In the mail today, lovable pop-up penguins! In laser-cut kirigami!
(#1) From Gadi Niram: “I figure it never hurts to send you penguins” (there’s a Page on this blog on my postings about penguins)
From the company’s site:
Lovepop creates beautiful laser-cut pop-up cards designed on ship-building software and handcrafted in the ancient art form of kirigami.
Some of the cards are wonderfully elaborate, little kirigami treasures.
The penguins. More from the Boston-based company’s site, about this particular card:
Penguins in Love 3D card: A happy penguin and his fish dinner are laser-cut onto the front of this deep blue card. Inside, two 3D penguins sweetly embrace on a heart-shaped glacier beside their fish meals. A beautiful Antarctic paradise filled with purple and green hues sets the backdrop for this loved-up pair!
Inspiration for the Penguins in Love Card: Our designer Cindy was inspired by a fact she read that penguins mate for life and share a special penguin call to find each other when they are in their large colonies. She charmingly calls penguins “nature’s true romantics.”
Occasions for the Penguins in Love Card: The Penguins in Love card is the perfect Valentine’s Day gift for your mate for life or a special someone who loves these wonderful antarctic animals.
The penguins themselves are studiously identical in gendering. Both have eyelashes — often signifying female vs. male in cartoons — so that’s pretty much a wash. You can buy this card for a beloved in any sort of pairing with you, or merely (as Gadi did) for a friend (like me) who’s into penguins, allowing for an interpretation in which the penguins are a couple of whatever kind suits you. Sweet.
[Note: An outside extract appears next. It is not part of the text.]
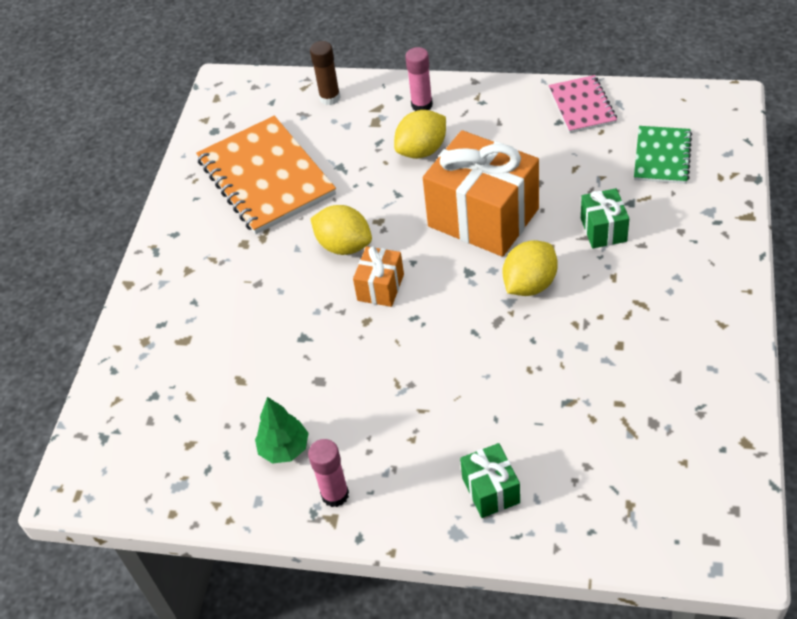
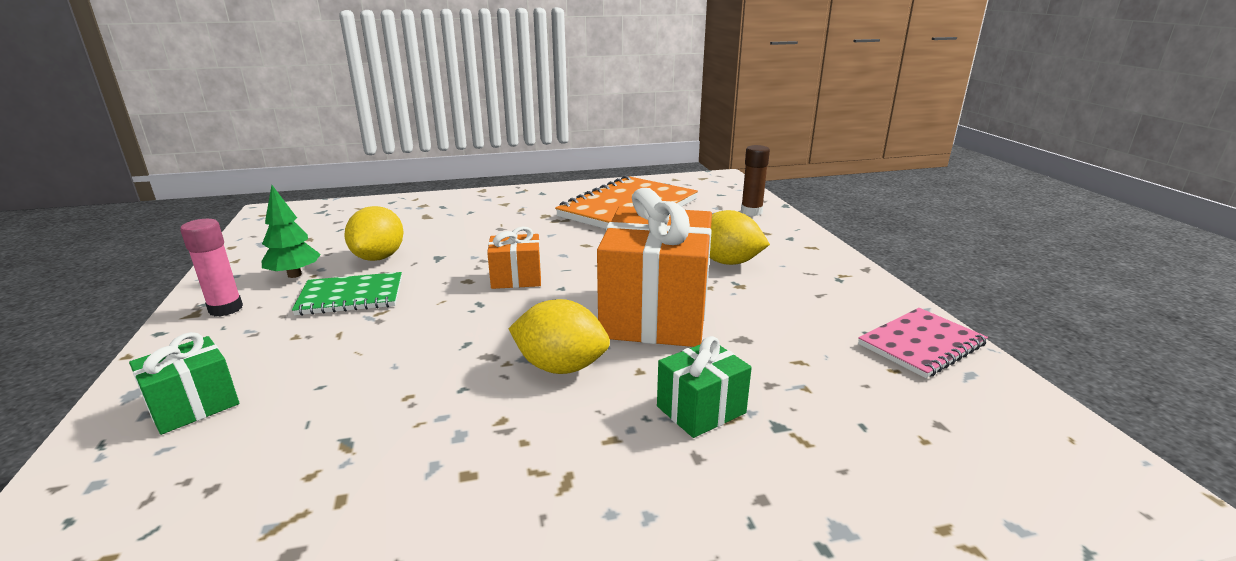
camera: 60 degrees right, 25 degrees down
yellow lemon [310,205,372,255] -> yellow lemon moved to [344,206,404,261]
pink glue stick [405,47,433,111] -> none
green notebook [634,126,692,184] -> green notebook moved to [292,272,402,316]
The lovepop guys. More from the company’s site:
(#2) Sweetly geeky buddies Wombi Rose and John WiseOur Founders: Wombi Rose and John Wise became best friends at Webb Institute training to become naval architects. On a Harvard Business School trip to Vietnam, Wombi and John discovered the incredible paper art form of kirigami and were inspired. The duo took their engineering background and combined this ancient art with the sliceform structure used in ship design to develop Slicegami™, and Lovepop was born.
Background 1. From Wikipedia:
Webb Institute is a private undergraduate engineering college in Glen Cove, New York. Each graduate of Webb Institute earns a Bachelor of Science degree in naval architecture and marine engineering.
Background 2. Kirigami is, roughly, a hybrid of origami (artistic paper folding) and paper cutting as an art form.
Background 3. Same-sex friendship. Rose and Wise are straight buddies, and it’s nice to see them unself-consciously displaying this relationship. I write a lot on this blog about affectionate and sexual same-sex relationships, especially between men, but (with luck) we all thrive within a set of different intersecting networks of social relationships: among them, family, same-sex friendship networks, and affectionate and sexual pairings. These networks are largely independent of one another.
The quick point here is that it would be silly to look at #2 and see a pair of queers. (Not that there’s anything wrong with pairs of queers; in fact, I chronicle that world.)
lovepop in the larger world. The company sees itself as seriously committed to its neighborhoods (in Boston and Cambridge) and also to the larger world. So, in plague time, this 4/13 Twitter posting:
Lovepop putting our first batch of 10,000 face shields into production. Working on gowns, head covers, coveralls, and shoe covers next with commercial lab testing this week.
They’ve been repurposing their production facilities. Good on them.
April 28, 2020 at 6:39 am |
Inside, two 3D penguins sweetly embrace on a heart-shaped glacier beside their fish meals.
Is that technically a glacier? I’d call it an ice floe.
April 28, 2020 at 7:04 am |
And you’d be right. It’s a glacier when it’s a moving river of ice, on land (often at high altitudes, far from the sea). When a glacier reaches the sea and breaks up into floating chunks of ice, you’ve got icebergs (if they’re big and mostly underwater) and (ice) floes (if they’re sheets floating on the water). The lovepop staff seems to have missed these distinctions.